Subsequently, in the same manner, the water can be drained to the
lower corrugated fin.
[0015] Further, in one embodiment of the present invention, it is
preferred that the drain structure for a corrugated-fin heat
exchanger include a side plate joined to a lower opening side of
the corrugated fins that are located at a lowermost end, and that
the side plate include a drain slit provided at a center portion of
the side plate along a longitudinal direction of the side plate. In
addition, alternatively, it is preferred that the side plate
include: a horizontal piece held in contact with the corrugated
fins; and a vertical piece bending at one end portion of the
horizontal piece in a direction orthogonal thereto, and that the
vertical piece include drain ditches formed at intervals along a
longitudinal direction of the side plate over a range from a lower
end of the vertical piece to an intersecting portion between the
vertical piece and the horizontal piece, the drain ditches each
having a width smaller than the pitch of the each of the corrugated
fins.
[0016] With this configuration, the water stagnating between the
corrugated fins at the lowermost end portion can be drained
downward.
Advantageous Effects of Invention
[0017] According to the present invention, under a state in which
the water droplets adhering to the heat exchanger are retained
between the corrugated fins, the end portions of the each of the
lug pieces are brought into contact with the retained water, and
therefore serve as the start point of the water fall. As a result,
the water can be induced and drained reliably to the lower
corrugated fin. Thus, even in a case where the flat heat exchange
tubes are arranged in the horizontal direction, the drain rate can
be increased and the drainage can be enhanced.
BRIEF DESCRIPTION OF DRAWINGS
[0018] FIG. 1(a) is a front view illustrating an example of a drain
structure for a corrugated-fin heat exchanger according to the
present invention, and FIG. 1(b) is an enlarged front view in the
portion I of FIG. 1(a).
[0019] FIG. 2(a) is a perspective view illustrating a partial cross
section of the drain structure according to the present invention,
and FIG. 2(b) is a partially enlarged perspective view of a
corrugated fin according to the present invention.

#####

PROBLEMS TO SOLVE:
a. Answer these questions about the drain-structure excerpt:
(i) Where on the side plate is the drain slit provided?
(ii) According to [0017], what do the end portions of the lug pieces serve as?
(iii) What does FIG. 2(b) show?
b. Write the next few paragraphs of the drain-structure excerpt, continuing after its final sentence.

DATASET EXCERPTS:
#####

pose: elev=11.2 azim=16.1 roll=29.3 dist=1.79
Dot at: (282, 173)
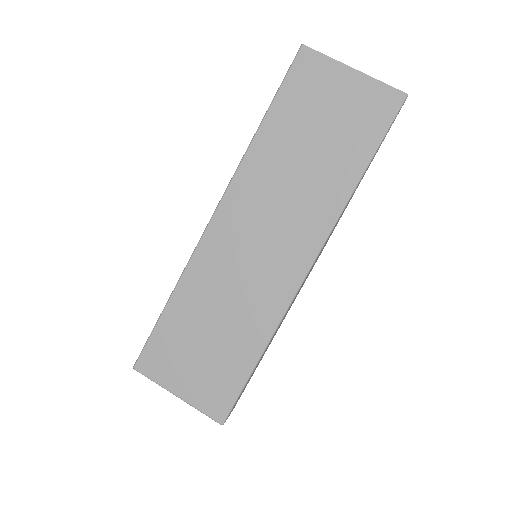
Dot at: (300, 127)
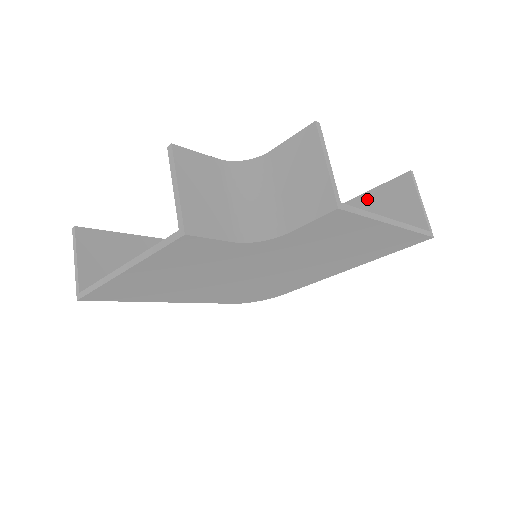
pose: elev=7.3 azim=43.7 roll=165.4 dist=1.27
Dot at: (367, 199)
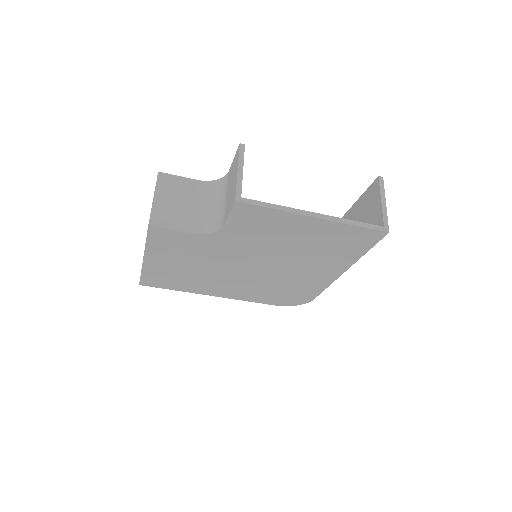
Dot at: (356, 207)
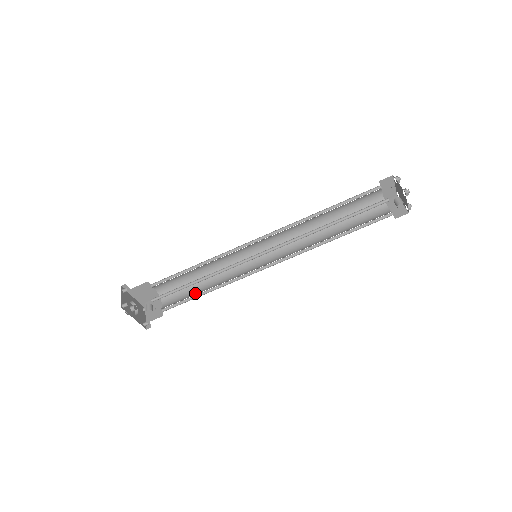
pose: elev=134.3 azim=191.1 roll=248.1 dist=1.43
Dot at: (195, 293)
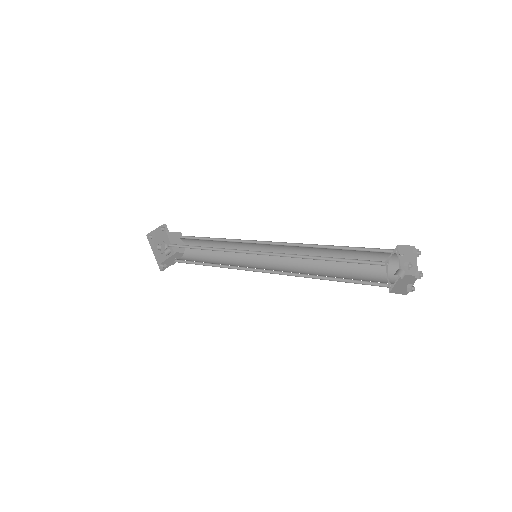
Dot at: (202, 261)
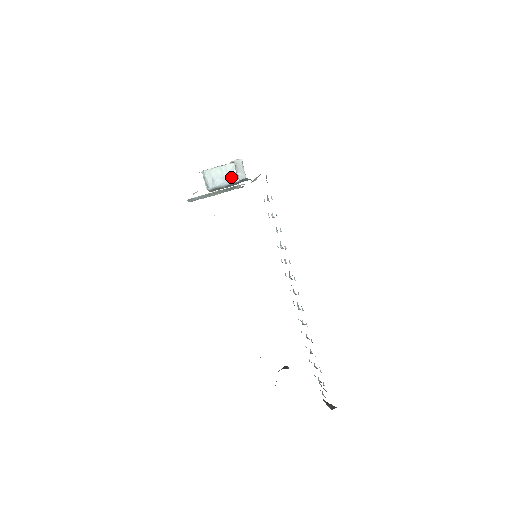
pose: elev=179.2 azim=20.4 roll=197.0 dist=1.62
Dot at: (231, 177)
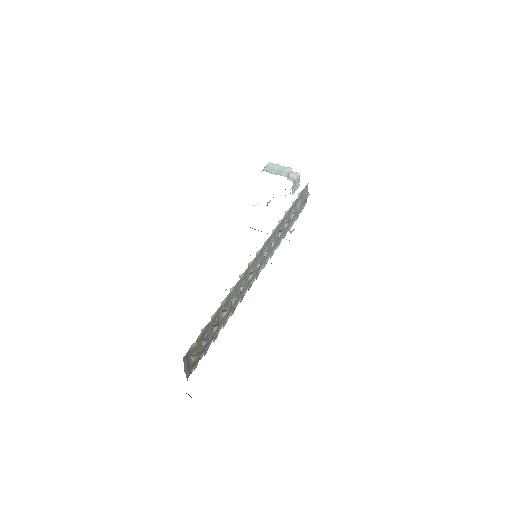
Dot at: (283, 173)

#####

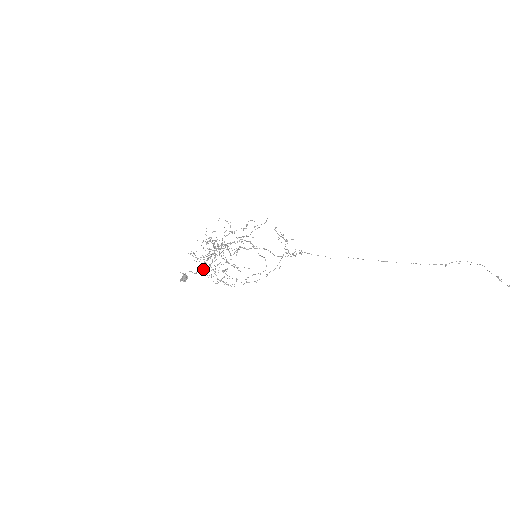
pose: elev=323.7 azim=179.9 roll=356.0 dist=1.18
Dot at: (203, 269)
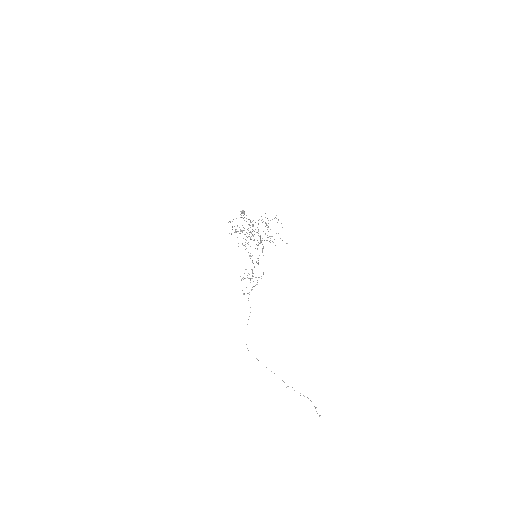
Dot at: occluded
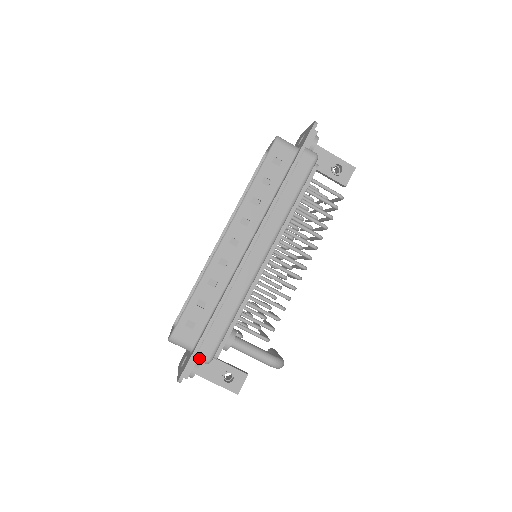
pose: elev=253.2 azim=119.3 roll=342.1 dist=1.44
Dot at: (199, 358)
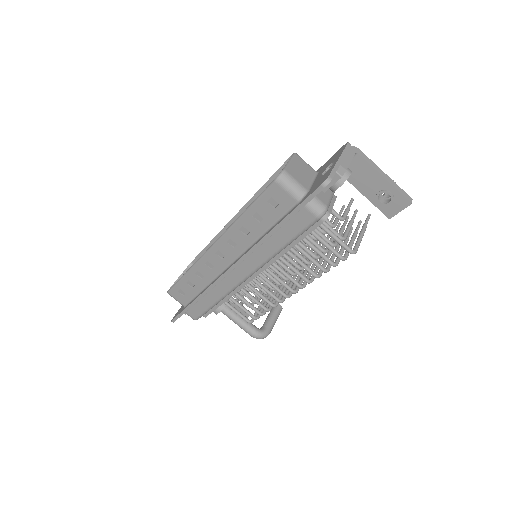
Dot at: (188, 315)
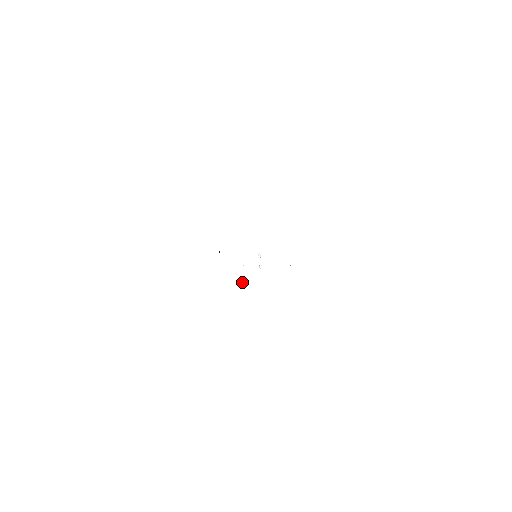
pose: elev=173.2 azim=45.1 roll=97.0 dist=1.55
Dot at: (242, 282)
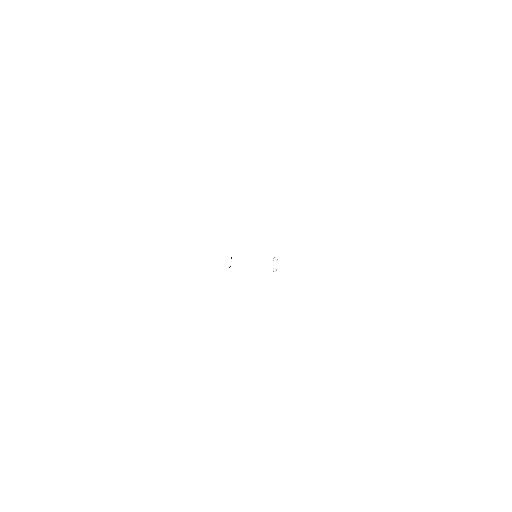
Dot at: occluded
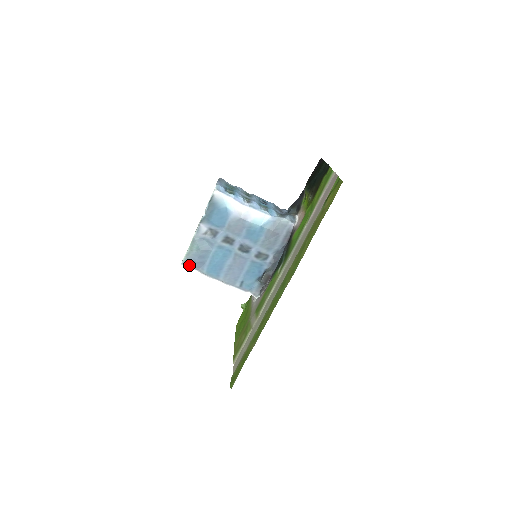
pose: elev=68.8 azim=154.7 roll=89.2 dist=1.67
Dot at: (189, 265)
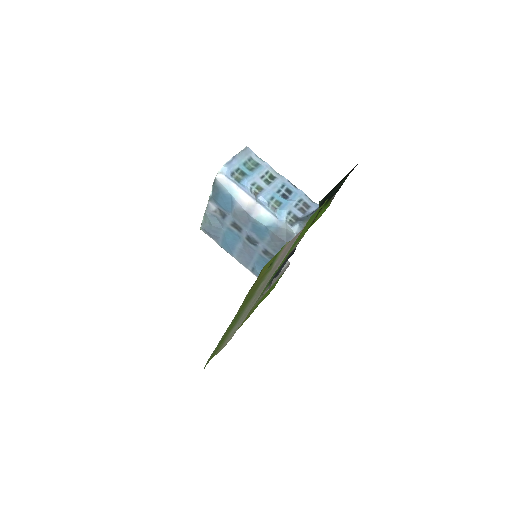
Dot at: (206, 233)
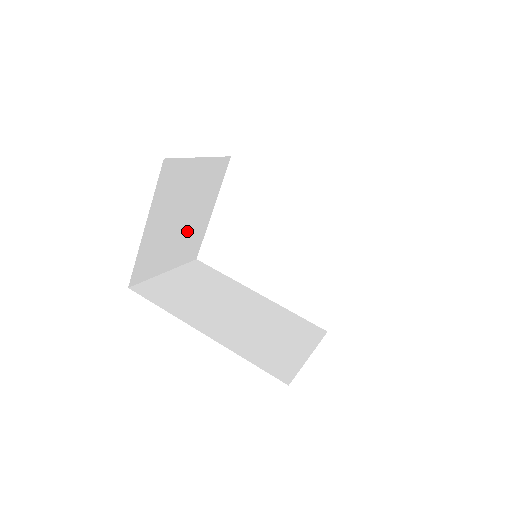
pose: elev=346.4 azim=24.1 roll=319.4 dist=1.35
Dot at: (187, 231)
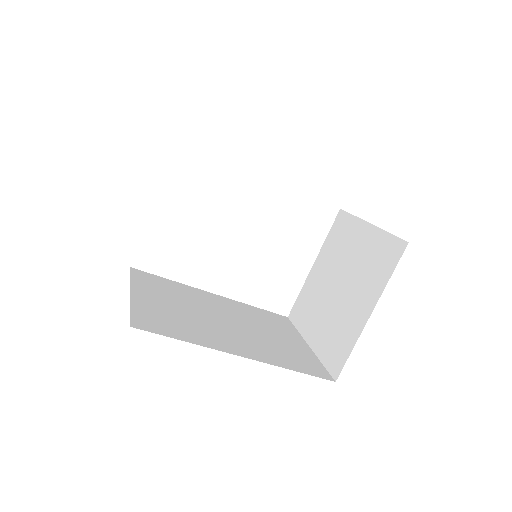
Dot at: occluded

#####

FINAL RESULTS:
a.
(i) At a center portion of the side plate, along its longitudinal direction.
(ii) The start point of the water fall.
(iii) A partially enlarged perspective view of a corrugated fin.

b.
[0020] FIG. 3 is a perspective view illustrating a heat exchange
tube having water flow passages according to the present
invention.
[0021] FIG. 4 is a schematic front view illustrating a relationship
among the heat exchange tube, the corrugated fin, and a lug piece
according to the present invention.
[0022] FIG. 5 is a perspective view illustrating a cross section of
a main portion of a corrugated-fin heat exchanger according to one
embodiment of the present invention, in which a drain structure is
provided in a lower side plate.
[0023] FIG. 6 is a perspective view illustrating a cross section of
a main portion of a corrugated-fin heat exchanger according to
another embodiment of the present invention, in which a drain
structure is provided in a lower side plate.
DESCRIPTION OF EMBODIMENTS
[0024] Now, referring to the accompanying drawings, detailed
description is given of embodiments of the present invention.
[0025] As illustrated in FIG. 1, a corrugated-fin heat exchanger 1
according to the present invention includes a pair of laterally
opposing header pipes 2a and 2b each made of aluminum (including
aluminum alloy), a plurality of flat heat exchange tubes 3 bridged
(continuously provided) in parallel to one another in a horizontal
direction between the header pipes 2a and 2b, and corrugated fins 4
each interposed between adjacent heat exchange tubes 3, the heat
exchange tubes 3 and the corrugated fins 4 being brazed to the
header pipes 2a and 2b.
[0026] In this case, the heat exchange tube 3 has a plurality of
sectioned heating medium passages 3a formed therein. Further, on
the upper outside and the lower opening side of the corrugated fins
4 at the upper and lower ends, side plates 5 made of aluminum are
brazed, respectively. Further, at the upper and lower opening ends
of the header pipes 2a and 2b, end caps 6 made of aluminum are
brazed, respectively.
[0027] In the heat exchanger 1 having the above-mentioned
configuration, the corrugated fin 4 is formed by repeatedly
accordion-folding a thin plate to have a predetermined height. In
front view of the heat exchanger, the corrugated fin 4 may be
viewed as successive V-shapes. Note that, the shape of the
corrugated fin 4 may not necessarily be the successive V-shapes but
successive U-shapes.
[0028] In the heat exchanger 1 having the above-mentioned
configuration, as illustrated in FIGS. 1 to 3, on a side end
portion of the heat exchange tube 3 in the width direction thereof,
a flange portion 7 is provided so as to extend along a longitudinal
direction of the heat exchange tube 3, and water flow passages 10
for induing water retained between the corrugated fins 4 adjacent
to the upper and lower sides of the heat exchange tube 3 are formed
by arraying a plurality of lug pieces 8, which are obtained by
obliquely cutting and raising the flange portion 7 via cutouts at
an appropriate pitch and by bringing the upper and lower end
portions of the lug pieces 8 into contact with the corrugated fins
4.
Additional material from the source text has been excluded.